We moved some stuff around today, per https://github.com/ASFHyP3/OpenData/issues/10#issuecomment-1850890480. Since the checklist of prefixes in that comment is getting a bit complex, I copied it into a text editor and re-grouped all of the prefixes into project prefixes, user prefixes, and prefixes to be deleted.

I then listed the its-live-project and its-live-open buckets and confirmed that the prefixes that are currently present in each bucket (as of today, 2023-12-21) exactly match the prefix lists that I generated based on the checklist from https://github.com/ASFHyP3/OpenData/issues/10#issuecomment-1850890480.

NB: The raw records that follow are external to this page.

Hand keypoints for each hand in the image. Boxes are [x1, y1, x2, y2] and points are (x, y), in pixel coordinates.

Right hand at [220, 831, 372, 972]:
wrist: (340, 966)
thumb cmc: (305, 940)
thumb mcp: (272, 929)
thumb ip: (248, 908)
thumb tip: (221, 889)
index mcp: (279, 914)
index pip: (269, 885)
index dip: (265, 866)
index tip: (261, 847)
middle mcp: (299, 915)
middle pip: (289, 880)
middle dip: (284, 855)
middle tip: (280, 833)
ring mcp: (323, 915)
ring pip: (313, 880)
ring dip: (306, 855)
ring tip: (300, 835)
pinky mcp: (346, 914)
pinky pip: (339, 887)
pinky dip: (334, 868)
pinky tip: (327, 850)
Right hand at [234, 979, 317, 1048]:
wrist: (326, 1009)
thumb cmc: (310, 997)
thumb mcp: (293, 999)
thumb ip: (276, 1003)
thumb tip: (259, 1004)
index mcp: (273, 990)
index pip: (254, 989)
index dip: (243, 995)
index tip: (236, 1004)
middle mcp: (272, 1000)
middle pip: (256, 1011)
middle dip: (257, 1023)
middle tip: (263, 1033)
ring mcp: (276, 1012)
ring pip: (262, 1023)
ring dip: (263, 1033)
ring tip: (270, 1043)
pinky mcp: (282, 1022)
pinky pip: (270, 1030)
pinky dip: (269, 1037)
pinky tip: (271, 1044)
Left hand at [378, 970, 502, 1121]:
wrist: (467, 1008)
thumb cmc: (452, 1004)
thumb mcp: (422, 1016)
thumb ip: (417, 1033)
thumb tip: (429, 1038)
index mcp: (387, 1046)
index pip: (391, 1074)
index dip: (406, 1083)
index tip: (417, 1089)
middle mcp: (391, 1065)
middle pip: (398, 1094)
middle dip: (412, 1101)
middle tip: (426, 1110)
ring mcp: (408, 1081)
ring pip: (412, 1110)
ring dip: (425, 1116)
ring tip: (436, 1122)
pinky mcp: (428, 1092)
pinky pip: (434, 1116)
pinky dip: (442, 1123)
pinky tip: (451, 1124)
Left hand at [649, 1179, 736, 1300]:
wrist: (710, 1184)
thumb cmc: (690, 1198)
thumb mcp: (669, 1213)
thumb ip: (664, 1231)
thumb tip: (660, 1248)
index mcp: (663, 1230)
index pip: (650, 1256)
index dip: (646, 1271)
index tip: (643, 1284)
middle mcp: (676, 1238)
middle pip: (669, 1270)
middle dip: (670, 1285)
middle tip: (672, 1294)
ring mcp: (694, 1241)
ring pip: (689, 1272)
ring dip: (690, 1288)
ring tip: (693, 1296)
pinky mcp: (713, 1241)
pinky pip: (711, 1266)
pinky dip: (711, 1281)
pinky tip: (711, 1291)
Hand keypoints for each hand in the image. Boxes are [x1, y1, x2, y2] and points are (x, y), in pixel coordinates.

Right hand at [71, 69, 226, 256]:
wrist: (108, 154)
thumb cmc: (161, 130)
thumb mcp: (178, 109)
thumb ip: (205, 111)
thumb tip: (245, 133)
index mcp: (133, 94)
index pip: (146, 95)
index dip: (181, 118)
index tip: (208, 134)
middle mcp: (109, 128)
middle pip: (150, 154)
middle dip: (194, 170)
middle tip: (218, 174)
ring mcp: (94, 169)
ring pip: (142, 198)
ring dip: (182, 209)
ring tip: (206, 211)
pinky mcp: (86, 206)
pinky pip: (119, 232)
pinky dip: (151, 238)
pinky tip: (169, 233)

This gives me greater confidence that we've transferred everything correctly. We should get someone from ITS_LIVE to approve these lists of prefixes, and then do a final verification of keys and total bucket size (using S3 inventory reports), similar to what we did above.

Here are the lists:

Contents of its-live-project bucket:

L7_PV_fix/
Test/
elevation/
isce_autoRIFT/
month-data-logs/
s3-inventory/
test/
test_datacubes/
    test_datacubes/forAlex/
    test_datacubes/mosaics/
    test_datacubes/s1_correction/
    test_datacubes/validate_v2_granule_crop/
velocity_image_pair/
    velocity_image_pair/landsatOLI-latest/
    velocity_image_pair/sentinel1-backup/
    velocity_image_pair/sentinel1-corrected-8granules/
    velocity_image_pair/sentinel1-corrected/
    velocity_image_pair/sentinel1-latest/
    velocity_image_pair/sentinel2-latest/

Contents of its-live-open bucket:

autorift_parameters/
catalog_geojson/
composites/
datacubes/
documentation/
height_change/
ice_masks/
mosaics/
qgis_project/
rgb_mosaics/
vel_web_tiles/
velocity_image_pair/
    velocity_image_pair/landsatOLI/
    velocity_image_pair/sentinel1/
    velocity_image_pair/sentinel2/
velocity_mosaic/

Will be deleted, along with anything else in the its-live-data bucket that was not transferred to one of the other two buckets:

NSIDC/
ice_shelf/

TODO:

jtherrmann commented 9 months ago

Updated https://github.com/ASFHyP3/OpenData/blob/batch-transfer/batch-transfer/check_sizes.py and re-ran it to compare the total size of the its-live-open bucket against the transferred prefixes from the its-live-data bucket using the latest inventory reports. Output shows an exact match, with a total size of 98131541328013 for both buckets, for the relevant prefixes.